Update the text in the material below by replacing "Hajj" with "pilgrimage" wherever it appears, keeping everything else the same. Leave the pictures out of your answer.

Collection entries:
+---+

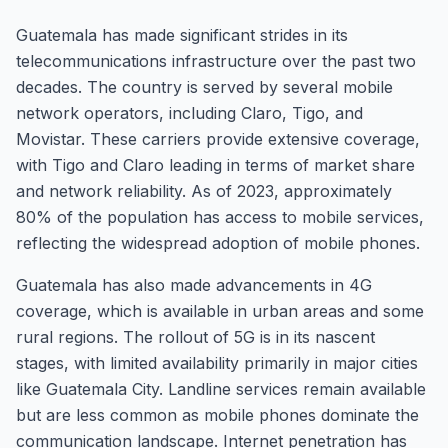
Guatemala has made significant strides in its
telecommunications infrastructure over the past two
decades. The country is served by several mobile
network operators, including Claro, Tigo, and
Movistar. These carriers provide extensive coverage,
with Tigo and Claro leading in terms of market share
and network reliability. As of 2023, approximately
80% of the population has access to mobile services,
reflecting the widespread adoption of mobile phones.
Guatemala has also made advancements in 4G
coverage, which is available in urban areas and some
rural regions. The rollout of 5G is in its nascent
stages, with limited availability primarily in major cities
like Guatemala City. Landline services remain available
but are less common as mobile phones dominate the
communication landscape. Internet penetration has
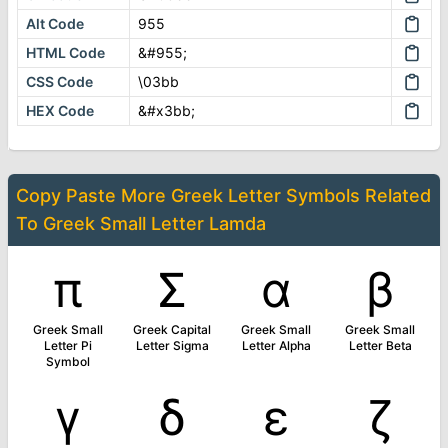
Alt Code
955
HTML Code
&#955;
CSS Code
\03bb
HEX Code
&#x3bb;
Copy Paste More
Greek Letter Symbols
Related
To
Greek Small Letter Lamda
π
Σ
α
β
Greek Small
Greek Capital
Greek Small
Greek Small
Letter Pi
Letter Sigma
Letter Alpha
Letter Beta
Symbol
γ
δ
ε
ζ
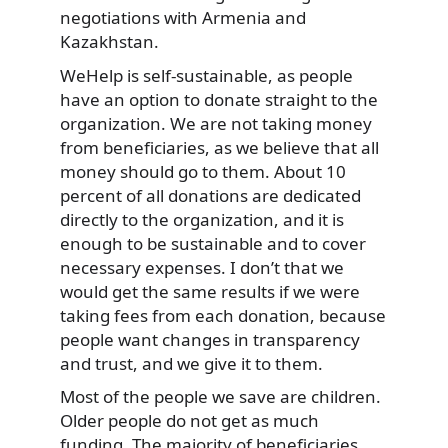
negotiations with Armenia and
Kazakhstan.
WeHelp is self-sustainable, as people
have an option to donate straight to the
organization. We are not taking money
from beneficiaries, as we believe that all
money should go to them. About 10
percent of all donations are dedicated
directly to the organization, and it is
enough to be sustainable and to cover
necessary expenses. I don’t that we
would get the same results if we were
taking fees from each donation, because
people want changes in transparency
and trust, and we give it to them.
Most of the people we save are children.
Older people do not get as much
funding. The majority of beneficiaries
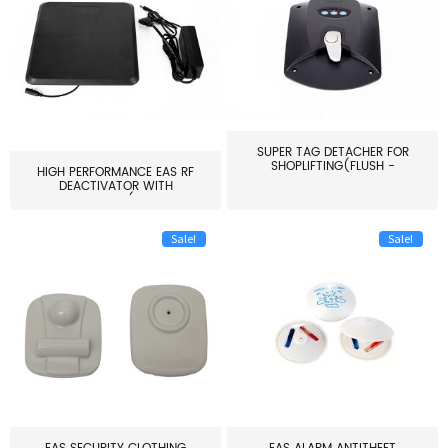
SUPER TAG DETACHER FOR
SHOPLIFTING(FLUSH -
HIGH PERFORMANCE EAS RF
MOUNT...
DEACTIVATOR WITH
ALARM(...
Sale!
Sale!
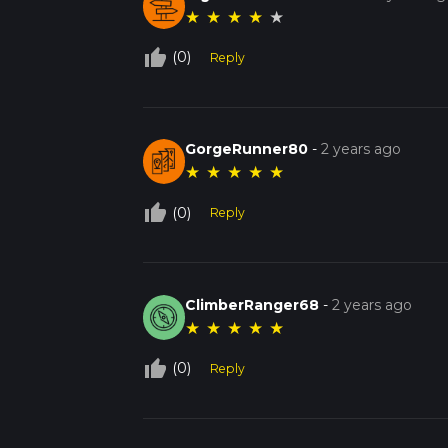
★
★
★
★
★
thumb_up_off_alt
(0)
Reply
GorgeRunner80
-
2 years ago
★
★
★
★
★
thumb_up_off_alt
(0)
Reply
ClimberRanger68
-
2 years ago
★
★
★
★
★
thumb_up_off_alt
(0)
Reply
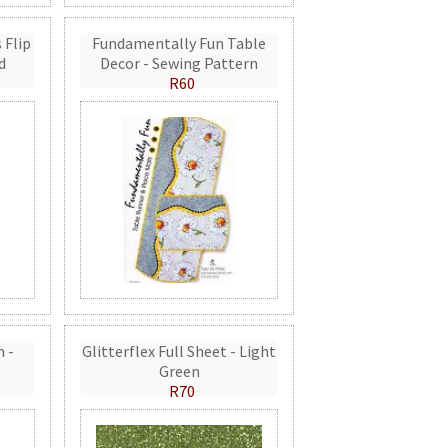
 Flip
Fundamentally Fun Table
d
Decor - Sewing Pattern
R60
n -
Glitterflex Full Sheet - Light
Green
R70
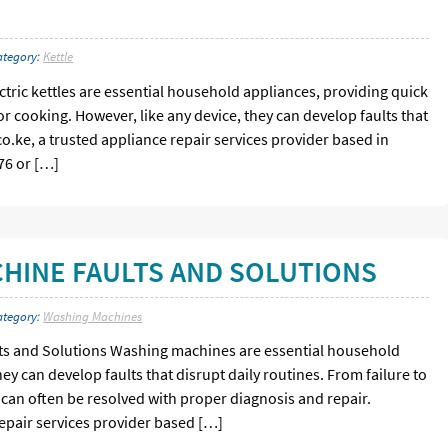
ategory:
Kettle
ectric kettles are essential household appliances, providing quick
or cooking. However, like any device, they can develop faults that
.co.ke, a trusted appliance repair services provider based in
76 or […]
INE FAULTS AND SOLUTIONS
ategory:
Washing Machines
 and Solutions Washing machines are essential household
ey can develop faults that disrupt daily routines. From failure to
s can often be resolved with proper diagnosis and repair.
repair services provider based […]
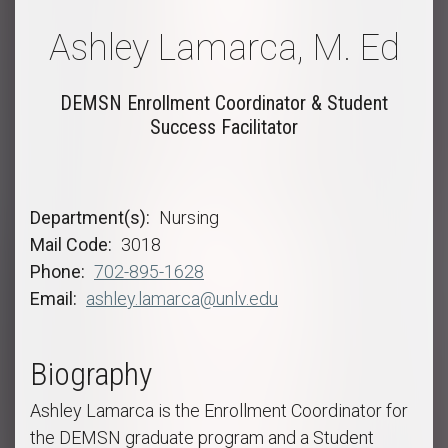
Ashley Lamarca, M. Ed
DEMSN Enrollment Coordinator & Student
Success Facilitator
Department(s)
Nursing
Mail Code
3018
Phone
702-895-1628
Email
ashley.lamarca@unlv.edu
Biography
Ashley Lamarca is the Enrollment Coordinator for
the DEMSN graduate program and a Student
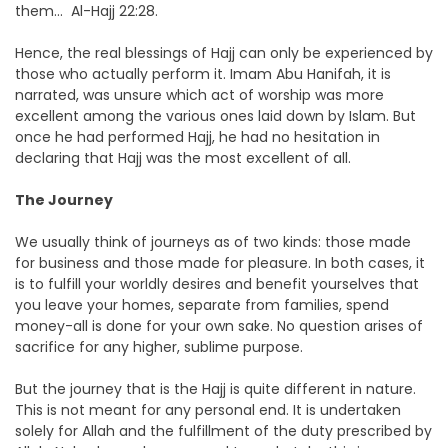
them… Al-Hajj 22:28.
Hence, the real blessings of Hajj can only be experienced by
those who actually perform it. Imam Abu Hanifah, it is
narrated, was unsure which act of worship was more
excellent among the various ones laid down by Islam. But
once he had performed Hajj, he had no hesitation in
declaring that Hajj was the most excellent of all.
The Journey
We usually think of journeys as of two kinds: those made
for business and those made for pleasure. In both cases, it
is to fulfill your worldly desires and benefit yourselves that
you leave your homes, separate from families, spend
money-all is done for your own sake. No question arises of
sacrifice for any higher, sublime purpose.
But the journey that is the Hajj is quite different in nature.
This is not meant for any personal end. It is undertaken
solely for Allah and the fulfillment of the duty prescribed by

+---+

Answer space:
Guatemala has made significant strides in its
telecommunications infrastructure over the past two
decades. The country is served by several mobile
network operators, including Claro, Tigo, and
Movistar. These carriers provide extensive coverage,
with Tigo and Claro leading in terms of market share
and network reliability. As of 2023, approximately
80% of the population has access to mobile services,
reflecting the widespread adoption of mobile phones.
Guatemala has also made advancements in 4G
coverage, which is available in urban areas and some
rural regions. The rollout of 5G is in its nascent
stages, with limited availability primarily in major cities
like Guatemala City. Landline services remain available
but are less common as mobile phones dominate the
communication landscape. Internet penetration has
Alt Code
955
HTML Code
&#955;
CSS Code
\03bb
HEX Code
&#x3bb;
Copy Paste More
Greek Letter Symbols
Related
To
Greek Small Letter Lamda
π
Σ
α
β
Greek Small
Greek Capital
Greek Small
Greek Small
Letter Pi
Letter Sigma
Letter Alpha
Letter Beta
Symbol
γ
δ
ε
ζ
negotiations with Armenia and
Kazakhstan.
WeHelp is self-sustainable, as people
have an option to donate straight to the
organization. We are not taking money
from beneficiaries, as we believe that all
money should go to them. About 10
percent of all donations are dedicated
directly to the organization, and it is
enough to be sustainable and to cover
necessary expenses. I don’t that we
would get the same results if we were
taking fees from each donation, because
people want changes in transparency
and trust, and we give it to them.
Most of the people we save are children.
Older people do not get as much
funding. The majority of beneficiaries
SUPER TAG DETACHER FOR
SHOPLIFTING(FLUSH -
HIGH PERFORMANCE EAS RF
MOUNT...
DEACTIVATOR WITH
ALARM(...
Sale!
Sale!
★
★
★
★
★
thumb_up_off_alt
(0)
Reply
GorgeRunner80
-
2 years ago
★
★
★
★
★
thumb_up_off_alt
(0)
Reply
ClimberRanger68
-
2 years ago
★
★
★
★
★
thumb_up_off_alt
(0)
Reply
 Flip
Fundamentally Fun Table
d
Decor - Sewing Pattern
R60
n -
Glitterflex Full Sheet - Light
Green
R70
ategory:
Kettle
ectric kettles are essential household appliances, providing quick
or cooking. However, like any device, they can develop faults that
.co.ke, a trusted appliance repair services provider based in
76 or […]
INE FAULTS AND SOLUTIONS
ategory:
Washing Machines
 and Solutions Washing machines are essential household
ey can develop faults that disrupt daily routines. From failure to
s can often be resolved with proper diagnosis and repair.
repair services provider based […]
Ashley Lamarca, M. Ed
DEMSN Enrollment Coordinator & Student
Success Facilitator
Department(s)
Nursing
Mail Code
3018
Phone
702-895-1628
Email
ashley.lamarca@unlv.edu
Biography
Ashley Lamarca is the Enrollment Coordinator for
the DEMSN graduate program and a Student
them… Al-pilgrimage 22:28.
Hence, the real blessings of pilgrimage can only be experienced by
those who actually perform it. Imam Abu Hanifah, it is
narrated, was unsure which act of worship was more
excellent among the various ones laid down by Islam. But
once he had performed pilgrimage, he had no hesitation in
declaring that pilgrimage was the most excellent of all.
The Journey
We usually think of journeys as of two kinds: those made
for business and those made for pleasure. In both cases, it
is to fulfill your worldly desires and benefit yourselves that
you leave your homes, separate from families, spend
money-all is done for your own sake. No question arises of
sacrifice for any higher, sublime purpose.
But the journey that is the pilgrimage is quite different in nature.
This is not meant for any personal end. It is undertaken
solely for Allah and the fulfillment of the duty prescribed by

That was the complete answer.